"Leading Thoughts"

Leadership Formation

We are in a period of radical change; a time of unimaginable progress and wondrous innovation, of possibilities and opportunities. It is also a time inhabited by the fears, anxieties, chaos and conflict that normally accompany change. So much of what we thought we “knew for certain” is in question. We are in the grip of seismic changes; changes that are shaking up our familiar assumptions and making us question what we are doing and what impact we are having in the world. It is a period that should propel us into a period of deep reflection about the purpose, development and the practice of leadership.  

The exhilarating promises of technology and increasing globalization are converging in interesting ways - we can be connected within seconds to anyone anywhere in the world. Yet, instant communication seems to have bred instant expectation and an addiction to quick results. The consequences are an emerging culture of immediacy and impatience, a loss of privacy, and superficiality in relationships. In a time when technologies and corporations cross borders effortlessly, the most skilled and insightful, who are already positioned to thrive in the world can slip the bonds of national allegiance and, by so doing, disengage themselves from the less fortunate.  Global interdependence has provided more opportunities for collaboration and cooperation while simultaneously increasing the risks of miscommunication, conflict, systemic economic fragility and widening economic disparity. 

At a time of such extraordinary change, we are finding that many of the world’s critical issues cannot be solved by technology alone. Psychologist, Jeffery Conklin  and psychiatrist and leadership scholar, Ron Heifetz  have respectively characterized these issues as “wicked” and “adaptive” problems. The challenges leaders face are so complex that traditional approaches no longer work.

What does this mean for the canons of leadership development?

First, it means we must continue the thoughtful and thorough study of the field of leadership, support great teaching, engage in cross disciplinary research, and define and recognize best practices. But in order for the field to remain relevant in a rapidly changing world the challenge is the full integration of these. We need practice–based researchers, research-based practitioners, and competent educators who are able to creatively and skillfully combine research, theory and practice as the foundation for responsible action in the world. 

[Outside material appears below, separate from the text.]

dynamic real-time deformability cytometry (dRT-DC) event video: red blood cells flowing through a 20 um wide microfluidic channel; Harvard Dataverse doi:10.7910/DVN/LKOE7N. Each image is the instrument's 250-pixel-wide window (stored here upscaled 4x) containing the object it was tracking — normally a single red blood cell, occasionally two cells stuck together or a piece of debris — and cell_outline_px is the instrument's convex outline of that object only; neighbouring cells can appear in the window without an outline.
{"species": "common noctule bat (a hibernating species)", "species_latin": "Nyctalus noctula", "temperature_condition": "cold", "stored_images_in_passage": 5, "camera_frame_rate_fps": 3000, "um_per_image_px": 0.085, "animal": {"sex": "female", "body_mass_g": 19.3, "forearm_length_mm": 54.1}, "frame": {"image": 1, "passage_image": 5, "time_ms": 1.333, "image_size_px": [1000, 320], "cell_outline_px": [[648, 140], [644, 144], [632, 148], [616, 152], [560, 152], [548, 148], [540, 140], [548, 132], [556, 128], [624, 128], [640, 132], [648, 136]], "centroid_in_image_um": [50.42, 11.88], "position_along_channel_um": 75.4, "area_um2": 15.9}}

It means we need to shift our leadership work to include the development of the self of the leader. Personal development is the cornerstone of leadership development. A leader’s core identity, personal mission and vocation, and sense of place in and relationship to the world become critical to their autobiography of leadership and reveals character, calling, integrity, and authenticity. 

Leadership programs across the globe, whether in communities, corporations or universities, will need to provide programs of self examination and formation during which the whole of leaders’ lives; their beliefs and values, perceptions of themselves and others, and their understanding of a larger context and world, are equally valued content in the canons of leadership. Edwin Friedman writes about the serious impact the self of a leader can have in the world in A Failure of Nerve. He writes; “The problems confronting leadership in our society today, the failure of nerve and the desire for a quick fix, are not the result of an overly strong self, but of weak or no self.”…” On the broadest scale, the preservation of self in its leaders is a society’s greatest protection against descending into a counter-evolutionary mode. It is only the emergence of self in its leadership that can enable any society, family, institutions, or nation to evolve out of a regression.”

Leaders do have a special responsibility to tackle the most challenging global problems in an almost incomparable time in history. They share responsibility for the evolution of society and for the creation and recreation of the institutions that make life possible, and for creating and recreating the fundamental leadership practices that will form and shape the character of individuals, communities, and of societies as a whole. To assume this responsibility, those who research, teach, and practice leadership will need an integrated approach, one that values and understands self development as leadership development. This change can produce leaders capable of tackling the toughest challenges and of leading effectively in an in-between time and on behalf of “a time they will never see and for people they will never know.”  

Leadership Formation, Article for ILA-NY Times


Bibliography

Robert Putnam, Bowling Alone: America’s Declining Social Capital, Journal of Democracy, Volume 6, Number 1, January 1995.

Robert Reich, Secession of the Successful, New York Times, January 20, 1991.

Robert B. Reich; "The Work of Nations: Preparing Ourselves for 21st-Century Capitalism," Addison Wesley, January 20, 1991.

Warren Bennis, essay, “The Four Traits of Leadership”, 1989.

Edwin Friedman; A Failure of Nerve: Leadership in the Age of the Quick Fix, Church Publishing, New York, 2007.

Katherine Tyler Scott, Preparing Leaders and Nurturing Trustees©, 1997

Jeff Conklin, Ph.D., Wicked Problems and Social Complexity, Wiley, October 2005

Ron Heifetz, Leadership Without Easy Answers, Harvard University Press, July 22, 1998.